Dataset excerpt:
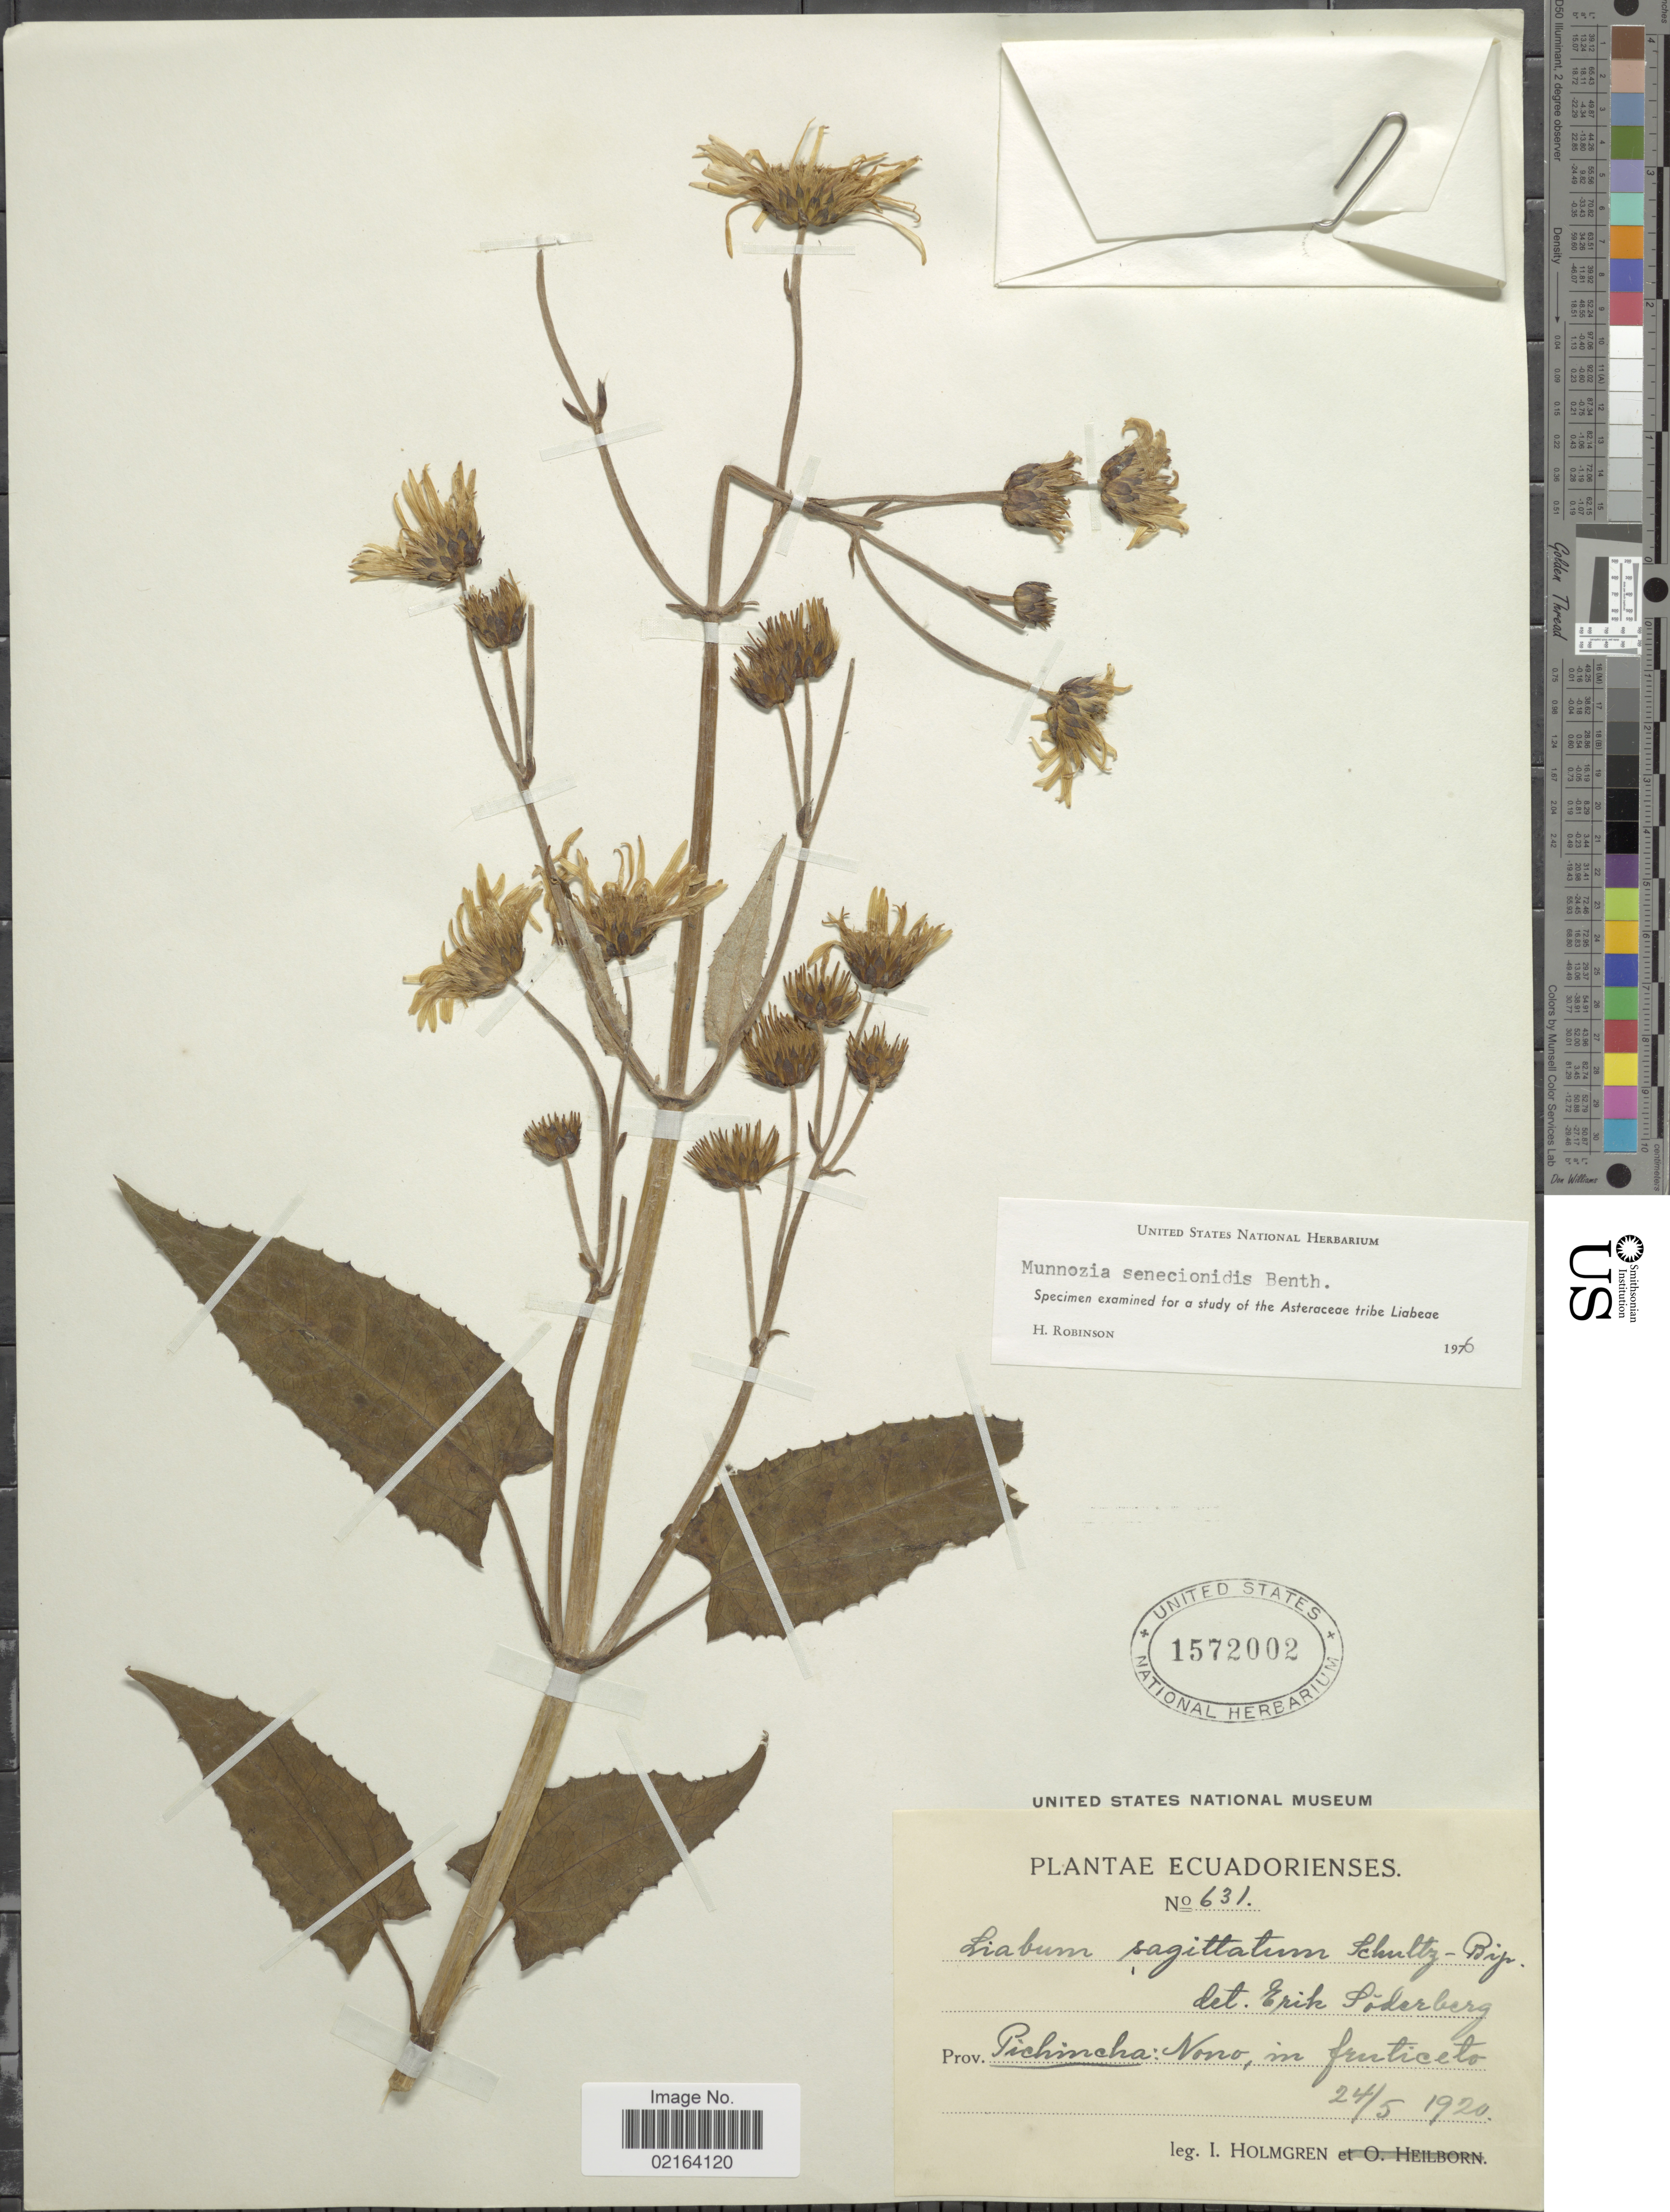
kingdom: Plantae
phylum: Tracheophyta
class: Magnoliopsida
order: Asterales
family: Asteraceae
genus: Munnozia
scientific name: Munnozia senecionidis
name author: Benth.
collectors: I. Holmgren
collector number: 631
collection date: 1920-05-24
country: Ecuador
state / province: Pichincha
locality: Prov. Pichincha: Nono, in fruticeto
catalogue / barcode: US 1572002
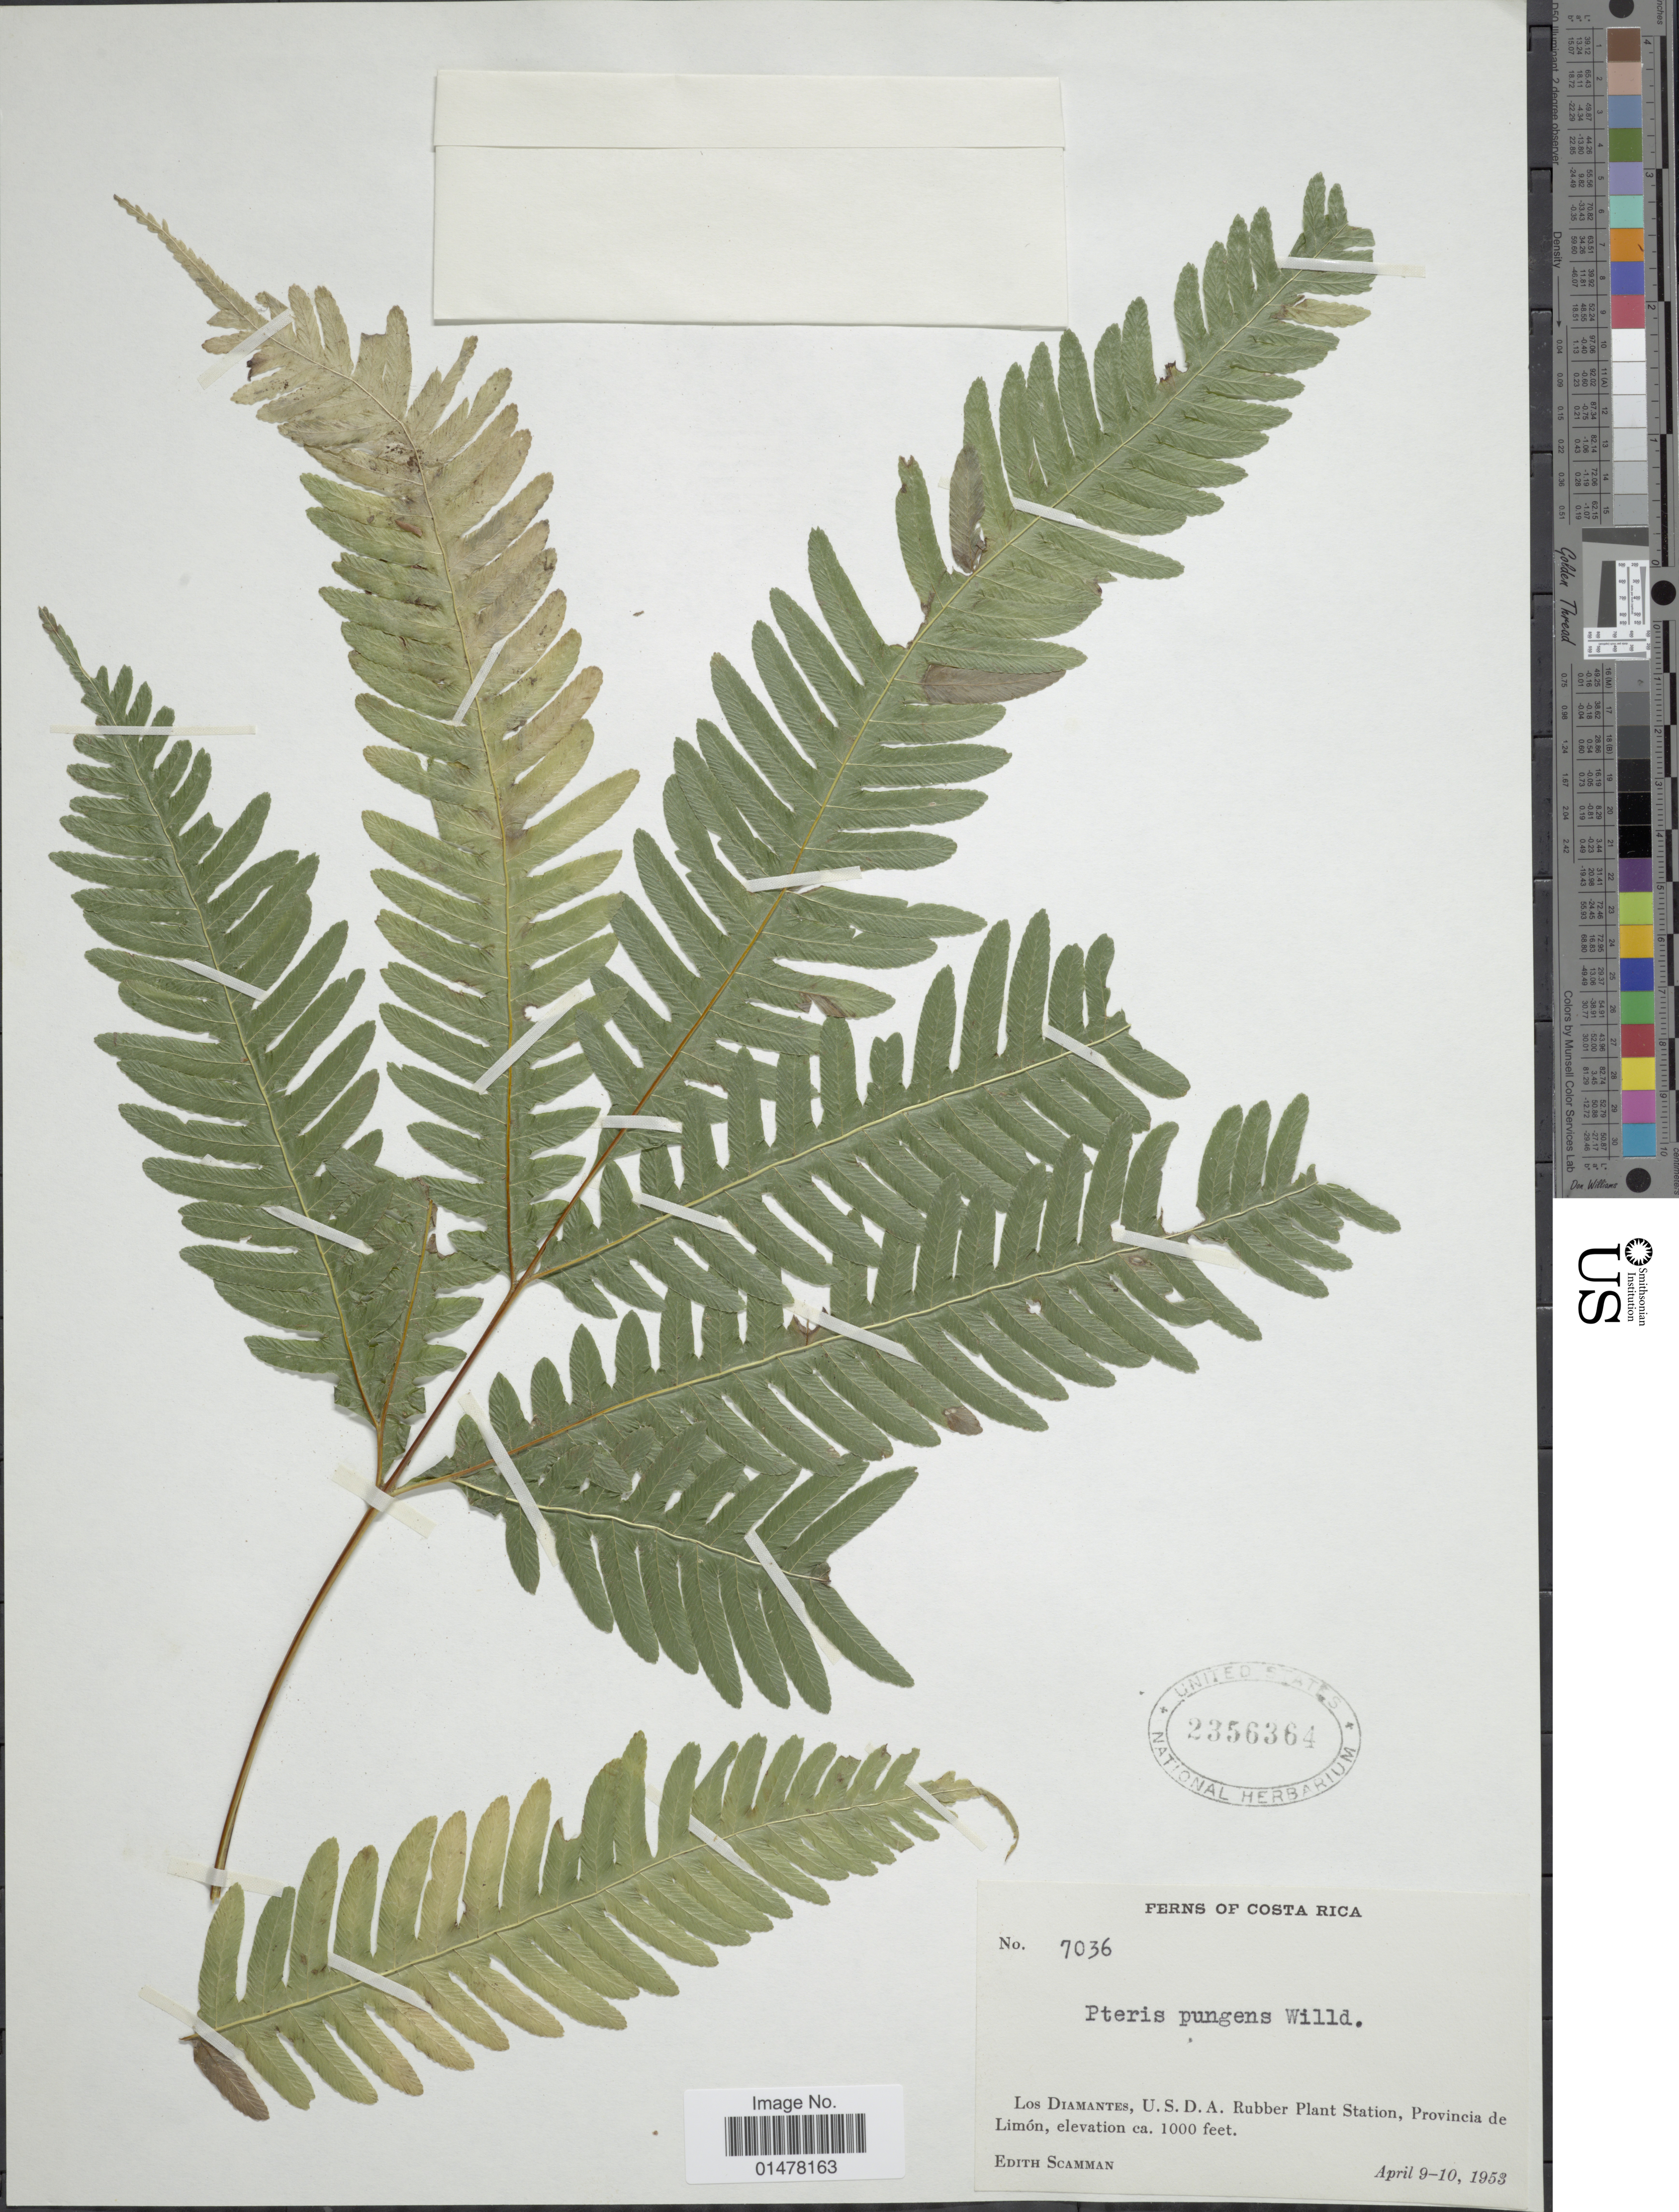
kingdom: Plantae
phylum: Tracheophyta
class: Polypodiopsida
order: Polypodiales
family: Pteridaceae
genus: Pteris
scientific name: Pteris pungens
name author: Willd.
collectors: E. Scamman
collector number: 7036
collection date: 1953-04-09/1953-04-10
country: Costa Rica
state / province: Limón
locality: Ferns of Costa Rica, Los Diamantes, U.S.D.A. rubber plant station, provincia de Limón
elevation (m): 305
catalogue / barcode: US 2356364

- GOAL
Please write out every line of the material above without any changes, leaving the pictures out of your answer.

- COMPLETE ANSWER
kingdom: Plantae
phylum: Tracheophyta
class: Magnoliopsida
order: Asterales
family: Asteraceae
genus: Munnozia
scientific name: Munnozia senecionidis
name author: Benth.
collectors: I. Holmgren
collector number: 631
collection date: 1920-05-24
country: Ecuador
state / province: Pichincha
locality: Prov. Pichincha: Nono, in fruticeto
catalogue / barcode: US 1572002
kingdom: Plantae
phylum: Tracheophyta
class: Polypodiopsida
order: Polypodiales
family: Pteridaceae
genus: Pteris
scientific name: Pteris pungens
name author: Willd.
collectors: E. Scamman
collector number: 7036
collection date: 1953-04-09/1953-04-10
country: Costa Rica
state / province: Limón
locality: Ferns of Costa Rica, Los Diamantes, U.S.D.A. rubber plant station, provincia de Limón
elevation (m): 305
catalogue / barcode: US 2356364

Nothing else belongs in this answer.